Aunque no parezca gran cosa, esta frase me conmocionó profundamente. Eran las primeras palabras de esperanza que oía desde el inicio de la guerra, desde que vivía sin derechos, sin estatus, despojado de toda identidad en aquel país, que era el mío. Añoro a mi padre, y a mi familia también. ¿Qué ha pasado? A mi alrededor todo se ha desvanecido, me han robado la vida, simplemente porque soy judío, y eso le basta a mucha gente para querer verme muerto.

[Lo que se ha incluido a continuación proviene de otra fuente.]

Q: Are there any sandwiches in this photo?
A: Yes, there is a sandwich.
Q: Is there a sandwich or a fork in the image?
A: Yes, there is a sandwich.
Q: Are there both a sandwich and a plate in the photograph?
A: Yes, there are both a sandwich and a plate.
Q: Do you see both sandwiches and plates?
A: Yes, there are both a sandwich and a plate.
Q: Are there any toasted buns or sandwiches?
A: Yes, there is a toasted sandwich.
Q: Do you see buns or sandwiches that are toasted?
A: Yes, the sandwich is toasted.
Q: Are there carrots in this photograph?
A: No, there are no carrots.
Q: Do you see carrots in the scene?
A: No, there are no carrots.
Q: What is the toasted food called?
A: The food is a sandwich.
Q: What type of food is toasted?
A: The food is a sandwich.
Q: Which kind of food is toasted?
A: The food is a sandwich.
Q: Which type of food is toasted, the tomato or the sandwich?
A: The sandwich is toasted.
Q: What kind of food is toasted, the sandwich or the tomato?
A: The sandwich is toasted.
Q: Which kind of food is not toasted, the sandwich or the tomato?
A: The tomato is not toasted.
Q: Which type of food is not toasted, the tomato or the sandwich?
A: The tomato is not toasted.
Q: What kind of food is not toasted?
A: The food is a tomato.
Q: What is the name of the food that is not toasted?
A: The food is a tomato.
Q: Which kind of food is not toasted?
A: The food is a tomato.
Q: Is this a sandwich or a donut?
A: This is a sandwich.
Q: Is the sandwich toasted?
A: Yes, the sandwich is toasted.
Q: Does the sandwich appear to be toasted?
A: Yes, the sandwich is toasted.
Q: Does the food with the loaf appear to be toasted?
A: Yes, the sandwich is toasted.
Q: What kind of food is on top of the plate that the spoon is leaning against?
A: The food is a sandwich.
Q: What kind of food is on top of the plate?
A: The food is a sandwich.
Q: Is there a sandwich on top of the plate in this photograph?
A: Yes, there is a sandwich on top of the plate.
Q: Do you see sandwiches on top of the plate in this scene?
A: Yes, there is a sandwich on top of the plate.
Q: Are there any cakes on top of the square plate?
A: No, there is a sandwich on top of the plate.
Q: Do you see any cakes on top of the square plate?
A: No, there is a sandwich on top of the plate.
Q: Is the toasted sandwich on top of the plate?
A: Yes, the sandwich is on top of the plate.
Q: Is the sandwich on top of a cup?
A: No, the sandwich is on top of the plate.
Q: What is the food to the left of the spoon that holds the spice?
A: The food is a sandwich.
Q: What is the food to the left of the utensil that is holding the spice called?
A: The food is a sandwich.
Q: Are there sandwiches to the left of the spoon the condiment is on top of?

Detrás de mí, mi hermano pequeño espera. Se huele que pasa algo importante; entonces, carraspea para recordarnos que él está también ahí. Jacques me coge por el hombro.

– Ven, no nos quedemos aquí. Una de las primeras cosas que debes aprender es a no quedarte nunca quieto, porque si lo haces te pueden atrapar. Un muchacho que espera en la calle, en los tiempos que corren, siempre es sospechoso.

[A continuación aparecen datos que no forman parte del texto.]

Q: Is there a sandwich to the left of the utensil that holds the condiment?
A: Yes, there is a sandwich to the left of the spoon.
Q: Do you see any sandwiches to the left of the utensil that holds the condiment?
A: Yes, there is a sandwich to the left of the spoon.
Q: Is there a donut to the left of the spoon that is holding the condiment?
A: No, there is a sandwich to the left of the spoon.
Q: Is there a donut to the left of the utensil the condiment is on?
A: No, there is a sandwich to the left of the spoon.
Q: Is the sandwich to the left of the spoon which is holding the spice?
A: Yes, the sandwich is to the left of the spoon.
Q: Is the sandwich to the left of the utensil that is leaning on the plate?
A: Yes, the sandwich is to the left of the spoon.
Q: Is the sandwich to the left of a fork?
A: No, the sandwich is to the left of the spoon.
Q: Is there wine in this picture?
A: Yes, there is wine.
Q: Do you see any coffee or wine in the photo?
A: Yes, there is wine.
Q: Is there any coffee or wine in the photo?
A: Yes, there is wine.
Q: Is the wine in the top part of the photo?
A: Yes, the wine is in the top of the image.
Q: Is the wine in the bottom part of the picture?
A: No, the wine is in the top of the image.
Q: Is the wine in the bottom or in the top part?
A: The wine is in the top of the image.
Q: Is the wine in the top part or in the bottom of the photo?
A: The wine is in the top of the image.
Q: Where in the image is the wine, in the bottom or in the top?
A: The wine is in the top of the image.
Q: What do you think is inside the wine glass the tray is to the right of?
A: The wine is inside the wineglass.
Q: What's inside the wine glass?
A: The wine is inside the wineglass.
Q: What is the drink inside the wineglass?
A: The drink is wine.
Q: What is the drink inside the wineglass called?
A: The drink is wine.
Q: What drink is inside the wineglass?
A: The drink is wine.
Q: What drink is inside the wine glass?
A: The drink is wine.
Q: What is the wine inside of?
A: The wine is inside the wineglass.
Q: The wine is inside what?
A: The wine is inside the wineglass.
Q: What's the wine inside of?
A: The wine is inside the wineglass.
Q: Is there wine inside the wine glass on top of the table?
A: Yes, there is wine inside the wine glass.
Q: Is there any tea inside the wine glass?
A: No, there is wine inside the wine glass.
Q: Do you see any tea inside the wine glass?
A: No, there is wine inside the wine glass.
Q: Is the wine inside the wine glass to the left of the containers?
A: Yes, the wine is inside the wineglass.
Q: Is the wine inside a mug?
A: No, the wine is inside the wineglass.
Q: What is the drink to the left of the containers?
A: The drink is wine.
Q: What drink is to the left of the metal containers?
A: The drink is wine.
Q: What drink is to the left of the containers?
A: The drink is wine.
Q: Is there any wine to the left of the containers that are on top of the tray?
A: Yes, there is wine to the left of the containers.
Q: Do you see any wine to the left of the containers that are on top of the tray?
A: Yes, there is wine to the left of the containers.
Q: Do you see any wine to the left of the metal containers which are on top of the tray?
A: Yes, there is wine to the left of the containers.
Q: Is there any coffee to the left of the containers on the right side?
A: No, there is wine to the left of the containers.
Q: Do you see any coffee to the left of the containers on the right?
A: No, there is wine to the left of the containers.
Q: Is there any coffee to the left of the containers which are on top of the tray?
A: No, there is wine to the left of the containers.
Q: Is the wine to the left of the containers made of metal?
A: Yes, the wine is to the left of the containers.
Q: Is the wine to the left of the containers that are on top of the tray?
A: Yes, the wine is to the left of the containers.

Así que empezamos a caminar por una callejuela oscura, con Claude pisándonos los talones.

– Tal vez tenga un trabajo para vosotros. Esta noche, iréis a dormir a la Rue du Ruisseau, 15, a casa de la señora Dublanc, ella os hospedará. Debéis decirle que sois estudiantes. Seguramente te preguntará qué le ha pasado a Jérôme. Respóndele que vais a ocupar su lugar, y que él ha ido a reunirse con su familia en el norte.

Vislumbré ahí unas palabras mágicas que nos darían acceso a un techo y, quién sabe, tal vez incluso a una habitación caliente.

Entonces, tomándome muy en serio mi papel, pregunté quién era el tal Jérôme, por si la señora Dublanc intentaba saber más sobre sus nuevos arrendatarios. Jacques me devolvió enseguida a la cruda realidad.

– Murió antes de ayer, a dos calles de aquí. Y si la respuesta a mi pregunta «¿quieres entrar en contacto directo con la guerra?» sigue siendo sí, entonces puede decirse que lo reemplazas. Esta noche, alguien llamará a tu puerta. Te dirá que viene de parte de Jacques.

Al decirlo así, estuve seguro de que ése no era su verdadero nombre, pero también sabía que, una vez que entrabas en la Resistencia, tu vida anterior dejaba de existir, junto con tu nombre. Jacques me deslizó un sobre en la mano.

– Mientras pagues el alquiler, la señora Dublanc no hará preguntas. Id a haceros una foto, hay una cabina en la estación. Ahora marchaos, tendremos ocasión de volver a vernos.

Jacques siguió su camino. En la esquina de la callejuela, su larga silueta desapareció en medio de la llovizna.

– ¿Nos vamos? -dijo Claude.

Llevé a mi hermano a un café y nos tomamos algo para entrar en calor. Sentado junto a la vitrina, me quedé mirando al tranvía que subía por la gran calle.

– ¿Estás seguro? -preguntó Claude, mientras acercaba sus labios a la taza humeante.

– ¿Y tú?

– Yo estoy seguro de que voy a morir, aparte de eso, no sé nada más.

– Si entramos en la Resistencia, lo hacemos para vivir, no para morir. ¿Entiendes?

– ¿Dónde has oído una cosa así?

– Jacques me lo dijo antes.

– Pues si lo dice Jacques…

Después nos quedamos en silencio. Dos militares entraron en el local y se sentaron sin prestarnos atención. Temía que Claude hiciera alguna tontería, pero se limitó a encogerse de hombros. Le gruñó el estómago.

– Tengo hambre -dijo-. Pero no puedo tenerla.

Me avergonzaba de tener frente a mí a un muchacho de diecisiete años que no podía saciar su hambre, me avergonzaba mi impotencia; pero esa noche quizás entraríamos por fin en la Resistencia, y estaba seguro de que, entonces, las cosas cambiarían. Jacques, más adelante, dirá que la primavera volvería; cuando eso ocurriera, pensaba llevar a mi hermano pequeño a una panadería y comprarle todos los dulces del mundo, para que los devorara hasta no poder más, y esa primavera sería la mejor de mi vida.